Hard Choices

Teachers' Union Boss Randi Weingarten


My parents were not union activists. My mother was a teacher who went on strike at terrific financial sacrifice to the family, and my father was an electrical engineer who lost his job through no fault of his own. It made me question the central notion of capitalism—that if you work hard, you'll have plenty of opportunity.

After finishing law school, I went to work on Wall Street and then became counsel at the United Federation of Teachers, the union for educators in New York City public schools. In 1998, I became president. When I first joined UFT, the city was still working through the ravages of the 1970s fiscal crisis. Schools were in disrepair and teachers were paid poorly relative to their counterparts in the suburbs.
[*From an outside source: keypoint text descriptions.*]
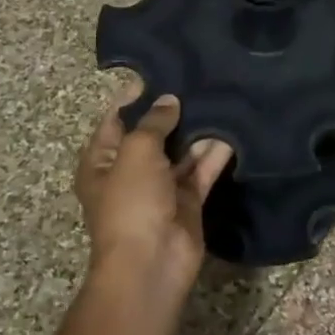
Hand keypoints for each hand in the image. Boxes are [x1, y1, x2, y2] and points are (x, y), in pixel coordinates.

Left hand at [76, 94, 232, 289]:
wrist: (151, 262)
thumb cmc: (131, 202)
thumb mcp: (136, 152)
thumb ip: (154, 123)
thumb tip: (169, 100)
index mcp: (102, 162)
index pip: (116, 120)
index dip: (135, 98)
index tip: (162, 72)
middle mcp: (130, 172)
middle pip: (152, 135)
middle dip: (172, 112)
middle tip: (199, 80)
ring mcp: (161, 188)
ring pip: (181, 152)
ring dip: (197, 130)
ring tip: (220, 97)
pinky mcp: (188, 201)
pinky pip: (201, 171)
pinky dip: (215, 153)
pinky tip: (233, 128)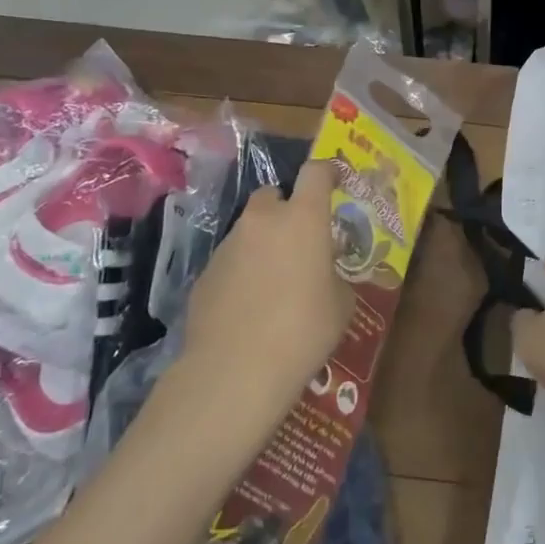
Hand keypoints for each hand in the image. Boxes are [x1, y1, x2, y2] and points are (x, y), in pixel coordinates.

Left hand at [178, 157, 353, 411]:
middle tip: (299, 240)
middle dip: (286, 210)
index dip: (327, 172)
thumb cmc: (303, 330)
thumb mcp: (341, 305)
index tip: (335, 182)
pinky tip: (248, 307)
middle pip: (273, 195)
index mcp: (303, 218)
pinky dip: (241, 272)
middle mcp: (262, 221)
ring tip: (274, 282)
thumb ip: (335, 276)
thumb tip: (326, 276)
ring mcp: (228, 246)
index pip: (316, 172)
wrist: (234, 371)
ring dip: (262, 243)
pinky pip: (230, 261)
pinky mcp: (204, 275)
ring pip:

As president, my first priority was teacher pay. One of the toughest debates was over merit pay. Bonuses for output are common in the private sector, but in public education most of the focus should be on the inputs for student success. We agreed to merit pay that recognizes the importance of collaborative efforts. We also switched our position to support mayoral control of city schools because we felt there had to be more accountability. None were easy stances.

Running for president of the American Federation of Teachers was the hardest choice I've made. I loved the challenges of New York, but there's so much work to do on the national level. Education is about creating opportunities for kids to realize their dreams while the labor movement is about trying to create opportunity in an employment setting. Teachers have been unfairly vilified for the challenges in education. There is not a bad-teacher epidemic. I think anti-union sentiment has become more vocal with the demise of the middle class. There are so few workers in unions right now that people don't see how they can help.

The Knowledge Economy requires us to transform our schools from the Industrial Age, where they're still set. Most parents send their kids to public schools and believe they're doing a good job. We need to do a better job.